Regular breakfast cereal eaters tend to be slimmer, yet a third of UK adults regularly miss breakfast
The association between breakfast cereal consumption and a lower body weight, as measured by body mass index (BMI), was strengthened today by a new systematic review published in the journal Nutrition Bulletin.
The review concludes that children and adults who eat breakfast cereals regularly tend to have a lower BMI and are less likely to be overweight. They also tend to put on less weight over time than those who don't eat breakfast regularly.
These findings are important as recent data shows that over a third of UK adults (23.5 million) and almost four million UK children miss breakfast regularly. This is in spite of nine out of 10 people of all ages claiming to understand the significant nutritional benefits of breakfast.
"From our analysis, it is evident that there is a clear relationship between regular breakfast cereal consumption and lower BMI. This relationship is seen across nearly all the studies examined.
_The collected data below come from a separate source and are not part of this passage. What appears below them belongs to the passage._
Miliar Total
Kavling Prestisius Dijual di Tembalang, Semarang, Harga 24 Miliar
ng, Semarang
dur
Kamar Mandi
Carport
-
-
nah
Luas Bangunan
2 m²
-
It suggests that eating breakfast cereals regularly in the morning can be one factor in helping you to maintain a healthy weight," says the study's first author, Anne de la Hunty, independent nutrition science consultant.
The systematic review included a total study population of 49,529 and included 10 studies, six of them conducted in adults and four in children.
The causal relationship between breakfast cereals and BMI was considered. No clear evidence exists to link breakfast cereal consumption and weight with lower energy intakes or higher energy expenditures. Lifestyle factors have been thought to play a role since regular breakfast cereal eaters tend to take more exercise and drink less alcohol than those who don't. Although these and other lifestyle factors were taken into account in a number of the studies, it is still possible that they can partly explain the overall result.